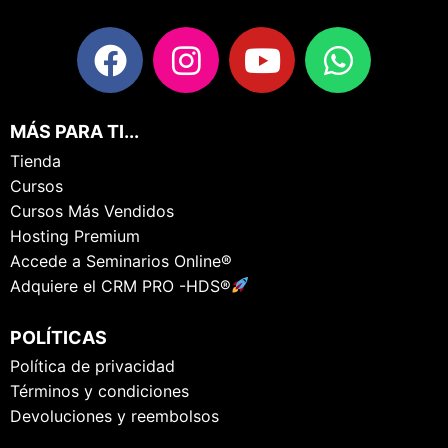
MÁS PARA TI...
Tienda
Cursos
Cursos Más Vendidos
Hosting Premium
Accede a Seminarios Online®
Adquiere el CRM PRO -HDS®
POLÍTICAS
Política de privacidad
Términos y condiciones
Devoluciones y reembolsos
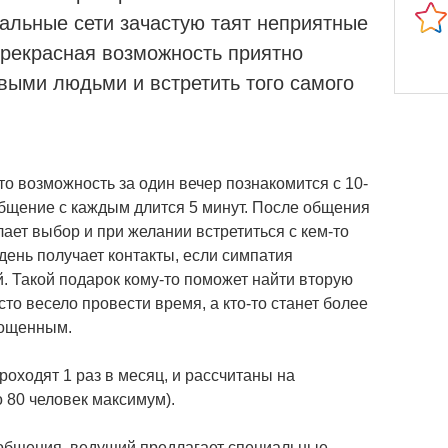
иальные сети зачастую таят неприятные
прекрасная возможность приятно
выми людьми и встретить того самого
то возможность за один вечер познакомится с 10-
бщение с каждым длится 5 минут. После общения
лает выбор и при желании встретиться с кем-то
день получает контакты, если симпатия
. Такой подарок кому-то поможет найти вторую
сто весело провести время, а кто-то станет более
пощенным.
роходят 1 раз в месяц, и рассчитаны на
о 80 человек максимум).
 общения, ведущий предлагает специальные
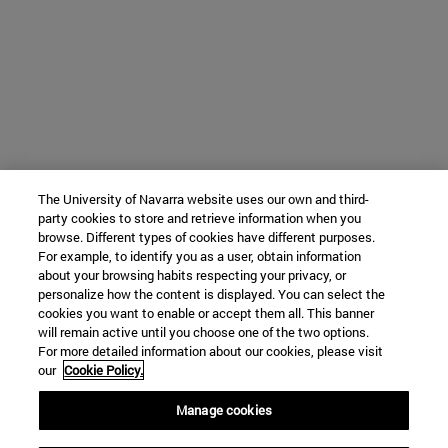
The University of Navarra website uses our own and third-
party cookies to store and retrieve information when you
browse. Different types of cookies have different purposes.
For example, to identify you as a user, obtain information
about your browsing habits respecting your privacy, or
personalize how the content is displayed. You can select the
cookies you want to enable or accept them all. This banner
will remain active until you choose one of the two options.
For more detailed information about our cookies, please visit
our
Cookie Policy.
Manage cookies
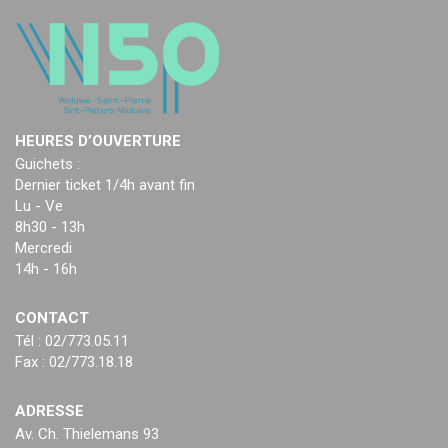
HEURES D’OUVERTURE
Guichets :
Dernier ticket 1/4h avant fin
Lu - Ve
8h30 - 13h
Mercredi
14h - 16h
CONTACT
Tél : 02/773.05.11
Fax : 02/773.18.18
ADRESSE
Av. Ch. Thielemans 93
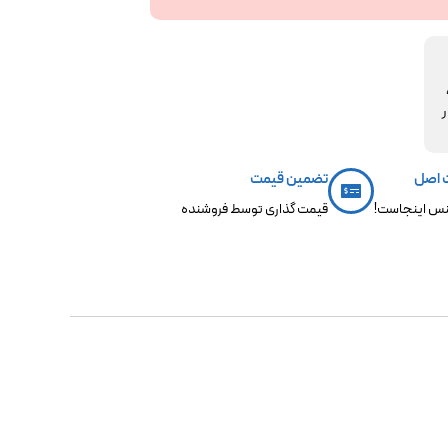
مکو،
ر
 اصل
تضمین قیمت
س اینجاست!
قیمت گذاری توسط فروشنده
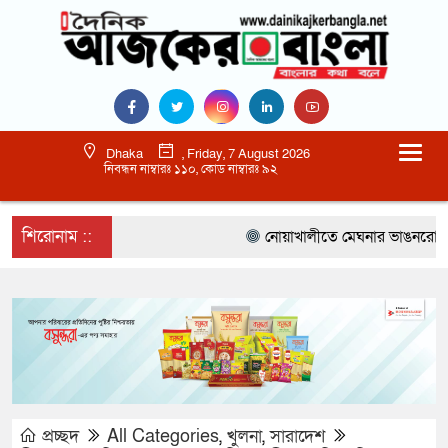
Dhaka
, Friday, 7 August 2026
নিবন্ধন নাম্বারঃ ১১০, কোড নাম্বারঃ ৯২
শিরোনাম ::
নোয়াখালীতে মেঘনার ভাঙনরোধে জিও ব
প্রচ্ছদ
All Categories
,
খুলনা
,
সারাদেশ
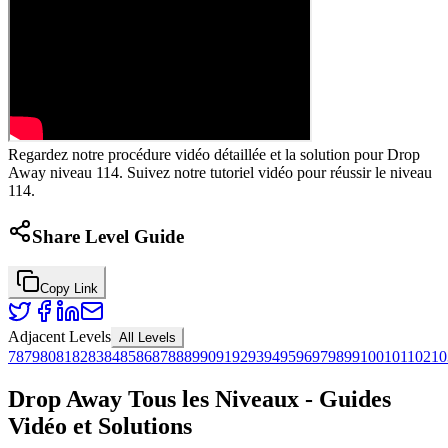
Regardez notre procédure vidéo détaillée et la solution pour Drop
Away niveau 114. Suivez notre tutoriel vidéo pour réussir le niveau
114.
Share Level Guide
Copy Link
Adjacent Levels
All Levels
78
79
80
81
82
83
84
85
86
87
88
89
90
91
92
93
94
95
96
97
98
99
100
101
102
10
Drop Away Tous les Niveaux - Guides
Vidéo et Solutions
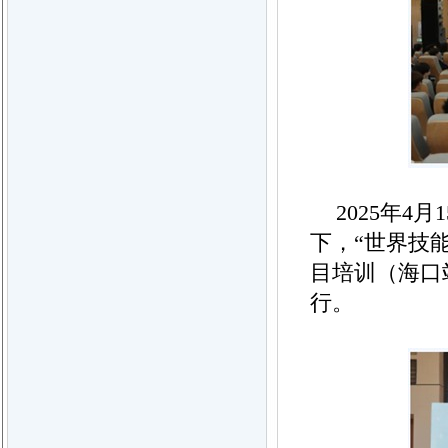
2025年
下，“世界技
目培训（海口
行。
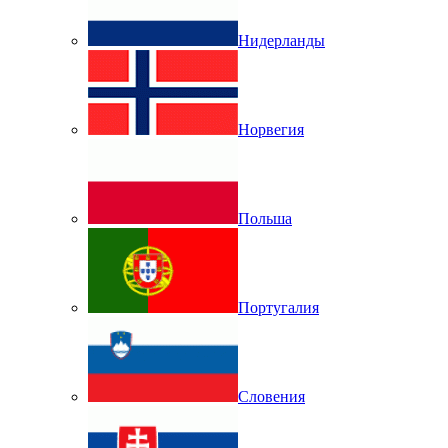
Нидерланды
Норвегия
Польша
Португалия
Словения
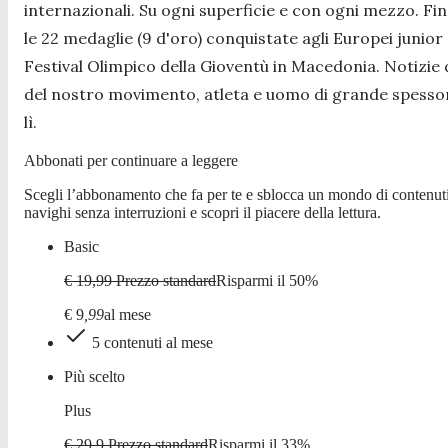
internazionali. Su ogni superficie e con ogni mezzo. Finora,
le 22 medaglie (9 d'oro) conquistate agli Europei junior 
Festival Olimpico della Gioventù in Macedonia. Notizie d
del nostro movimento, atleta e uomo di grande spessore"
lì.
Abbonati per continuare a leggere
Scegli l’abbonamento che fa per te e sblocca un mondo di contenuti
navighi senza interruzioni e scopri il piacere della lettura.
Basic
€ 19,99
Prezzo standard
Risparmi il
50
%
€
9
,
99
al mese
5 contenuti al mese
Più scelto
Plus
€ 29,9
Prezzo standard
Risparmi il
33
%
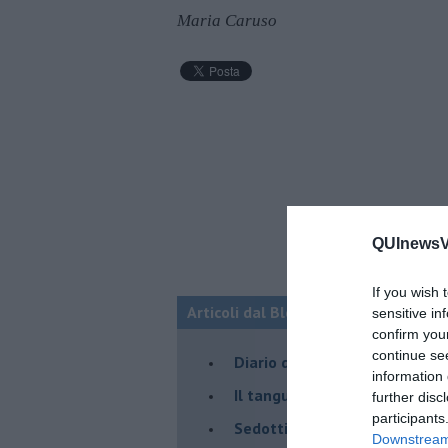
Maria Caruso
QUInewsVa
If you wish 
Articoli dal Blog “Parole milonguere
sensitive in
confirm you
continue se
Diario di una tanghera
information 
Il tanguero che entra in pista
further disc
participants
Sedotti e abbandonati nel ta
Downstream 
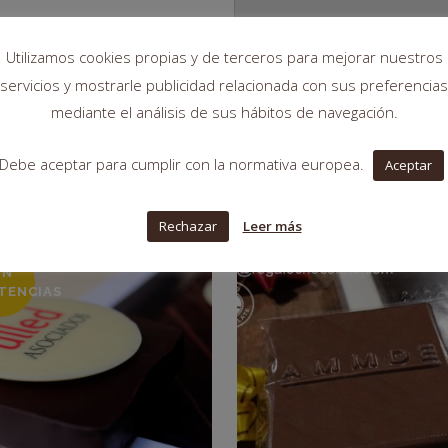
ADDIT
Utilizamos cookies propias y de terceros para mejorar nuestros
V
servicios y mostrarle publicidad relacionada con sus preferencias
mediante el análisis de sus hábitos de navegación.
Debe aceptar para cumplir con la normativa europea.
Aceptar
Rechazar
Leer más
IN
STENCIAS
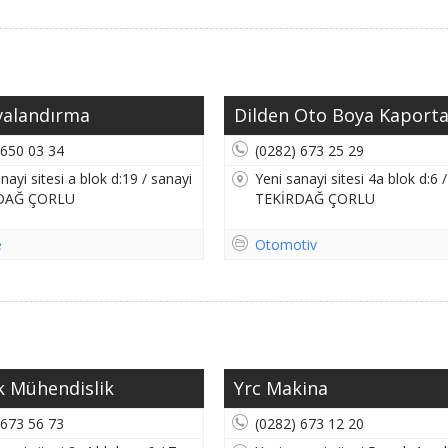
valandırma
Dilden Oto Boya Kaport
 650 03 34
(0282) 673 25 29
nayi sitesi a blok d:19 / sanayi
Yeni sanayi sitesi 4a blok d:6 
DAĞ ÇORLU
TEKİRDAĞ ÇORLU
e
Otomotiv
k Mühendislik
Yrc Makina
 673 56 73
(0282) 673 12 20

┄┄┄┄┄┄┄┄┄┄┄┄┄┄┄┄┄┄┄┄

Prompt ▸ Select the lines in this material that hold the word "Away", leaving none out.

Written solution ▸
Away niveau 114. Suivez notre tutoriel vidéo pour réussir le niveau
Drop Away Tous les Niveaux - Guides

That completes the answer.